But having those "hot" leads test my SaaS and finally go live is taking ages.
Considering my pricing and according to some statistics I found online, my
clients should make a decision within 2-3 weeks, whereas the times are now in
the range of 3-4 months and getting longer.

As PG suggests in one of his essays, I'm "digging a hole that's narrow and
deep". I'm targeting a few thousands companies worldwide. The business area
they're in is fast-growing and fast-changing and I suspect that they might be
wary of adopting innovative solutions because they don't have clear ideas
about where their own business is heading. Some don't even seem to have clear
ideas about the prices of their own services and products (I tested this
hypothesis by offering a simple, free tool to help them model their costs, and
the feedback has been clear and positive).

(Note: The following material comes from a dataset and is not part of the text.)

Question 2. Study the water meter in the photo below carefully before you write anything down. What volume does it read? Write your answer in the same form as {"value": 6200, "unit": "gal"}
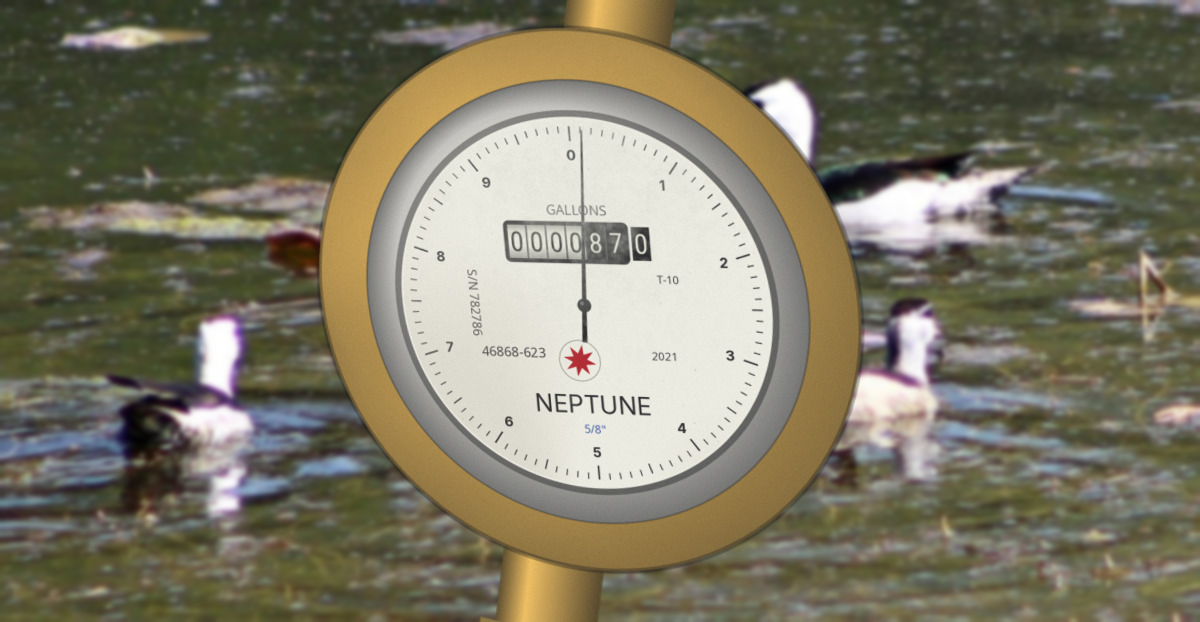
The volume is {"value": 870.1, "unit": "gal"}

I wouldn't say there's a risk of regret: I'll certainly regret it. Presently,
apart from my mental exhaustion, I'm in pretty good shape, both physically and
financially, but I need to set limits and draw lines. One of my main worries
is that I cannot figure out what's not working, why I cannot get more clients
on board and why it's taking so much time for them to go live. I developed the
app at blazing speed and now the sales are going so slowly that it looks like
nothing is moving and I find that unbearable. Maybe I'm just missing some
entrepreneurial skills? I wish I knew which ones. Right now, I would just like
to get rid of the whole thing, as irrational as it may seem.